DOCUMENT EXTRACT:
###

In the end, Duval proposed whispering The Outsider's name as the way to return him to his human form, a revelation that was also a relief. “It felt meaningful and elegant enough,” says Duval. “Even if at first there was some confusion among the team, because when I explained that the mark of The Outsider was actually his real name in an ancient alphabet, some people understood that The Outsider was actually named Mark... which was, well, a bit underwhelming!”

Monforton also reveals that the in-game researcher whose work reveals name of The Outsider is a tribute to one of her favourite high school English teachers, Mr. Malchiodi. The name translates to “bad nails” in Italian, meaning the crucifixion nails, something Monforton considers quite apt considering how often she thinks of The Outsider as an Eldritch, Christ-like figure.

For every non-lethal ending in Dishonored, though, there’s a pistol held to the back of a head or a knife gliding across a throat for an easier solution. This method presents itself as stabbing The Outsider with the very blade that made him, the one that the cult used to sacrifice the boy he used to be all those centuries ago.

Megill describes a very different lethal ending to the one we saw in the final game. “When Arkane first described his death to me, it felt bizarrely like a minor plot point,” she explains. “Billie killed him, you blinked, and it was over. Smash cut to the end of the game.” This didn’t sit right with Megill, especially when she knew The Outsider was so beloved to fans of the Dishonored series - noting that some even call him their “moody eldritch boyfriend”. So Megill challenged this point to both Smith and Duvall, and was incredibly nervous about it at that, being a contract writer approaching the two creative leads who she’d only just been introduced to, in order to change the very climax of the story they had established.

Smith and Duval were both open to feedback, though, and actually ended up changing the entire lethal ending of Death Of The Outsider. Megill and company formed the previously unceremonious ending into something that was far kinder to The Outsider himself, and allowed the player time to mourn and regret his demise. The final scene after a lethal ending has Billie and Daud ruminating on how the world will change without The Outsider, if at all, while Billie notes that killers like them never will. In a closing cinematic, Billie acknowledges that perhaps this ending isn’t fair to The Outsider himself, and although she’s “evened the score,” she’s still just a murderer.

As the final Dishonored game, Death Of The Outsider is "the resolution of a pretty big arc," says Smith. "Starting with Dishonored, going through Knife of Dunwall and Brigmore Witches, then Dishonored 2; showing the costs of some of those actions, then final stages of redemption, trying to get players to feel empathy for the characters involved, and finally just the opportunity to shuffle the board."

For Megill, it’s also a question of getting the player to answer some towering questions. She describes herself as someone who was always fascinated by Dishonored’s moral world, where there are so few “good” choices to be made by the player, and so many characters that are "grey-shaded", as Megill puts it, but still likeable. "Games tend to paint characters in black and white for ease of storytelling. You know exactly where you stand with a paladin or a villain, right? I wanted to honour the game’s greyness. I wanted my work on the project to continue those ethical explorations. Every aspect of Death Of The Outsider is about the struggle to find your path toward either light or dark."

###

DATA PROVIDED:

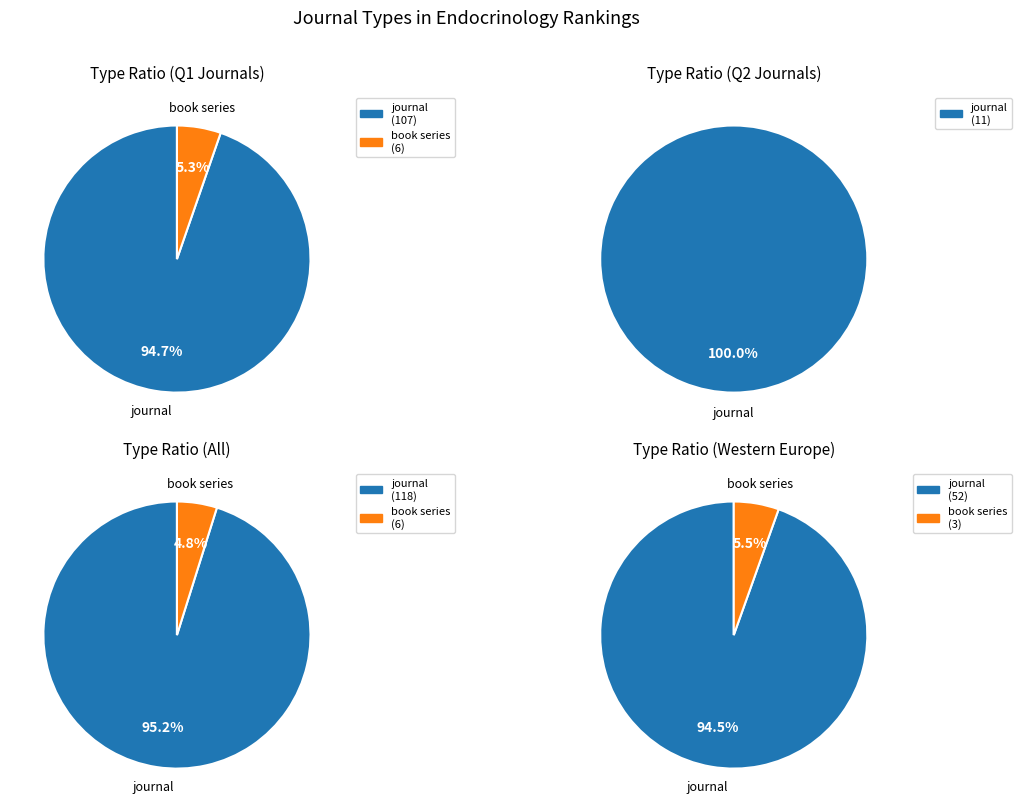

What is the total percentage of journal and book series?

100.0%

###

COMPLETE THE FOLLOWING:
**1.** Name every title that Smith lists in his quote about the arc in the passage on Death Of The Outsider.
**2.** Reproduce word for word the part of the passage on Death Of The Outsider starting at "Megill describes a" and ending at "they had established.".
**3.** Pick up the passage on Death Of The Outsider after its last sentence and keep writing.

RESULTS:
**1.** Dishonored, Knife of Dunwall, Brigmore Witches, Dishonored 2

**2.**
Megill describes a very different lethal ending to the one we saw in the final game. “When Arkane first described his death to me, it felt bizarrely like a minor plot point,” she explains. “Billie killed him, you blinked, and it was over. Smash cut to the end of the game.” This didn’t sit right with Megill, especially when she knew The Outsider was so beloved to fans of the Dishonored series - noting that some even call him their “moody eldritch boyfriend”. So Megill challenged this point to both Smith and Duvall, and was incredibly nervous about it at that, being a contract writer approaching the two creative leads who she’d only just been introduced to, in order to change the very climax of the story they had established.

**3.**
Duval, though, goes back to telling Billie's story: "With Billie, I wanted to tell a story of someone who wasn’t living in a palace like Corvo and Emily." It's a contrast exemplified in Billie's Rat Whispering ability. Arkane needed a narrative device to replace the Empress’s Heart, the item that whispered secrets in Dishonored 2, but one that fit Billie's background as "someone who grew up in the streets and had a different perspective on life and society." In Death Of The Outsdier, Billie can listen to the rats living in the streets of Karnaca. "The rats would tell stories and secrets about the humans living nearby," says Duval. "No palace stories, of course."

"I think part of his story is learning to hope again," says Monforton, when thinking about what she wanted to achieve for The Outsider. "In Dishonored and Dishonored 2, he always expects the worst from you. Now, he can allow himself to hope for something more." And The Outsider isn’t the only one hoping for something better in Death Of The Outsider: Monforton points to Billie also wanting closure and forgiveness throughout the game, and Daud's ultimate goal being to make a difference. To change things.

I think that's what I remember most about Death Of The Outsider. It’s been four years since its release, and I still find myself thinking about it. I’ll remember Death Of The Outsider for its tale of forgiveness in the face of suffering, for its closure on Billie and Daud’s cycles of revenge, and how it yearns for The Outsider, and by extension, the player, to hope for something better. If Death Of The Outsider is to be the final entry in the Dishonored saga, I couldn’t imagine a better closing chapter - or indeed, a better response to Le Guin's The Ones Who Walk Away From Omelas. While most accepted it and some left, it seems strange that nobody in Omelas ever thinks that freeing the child is an option at all.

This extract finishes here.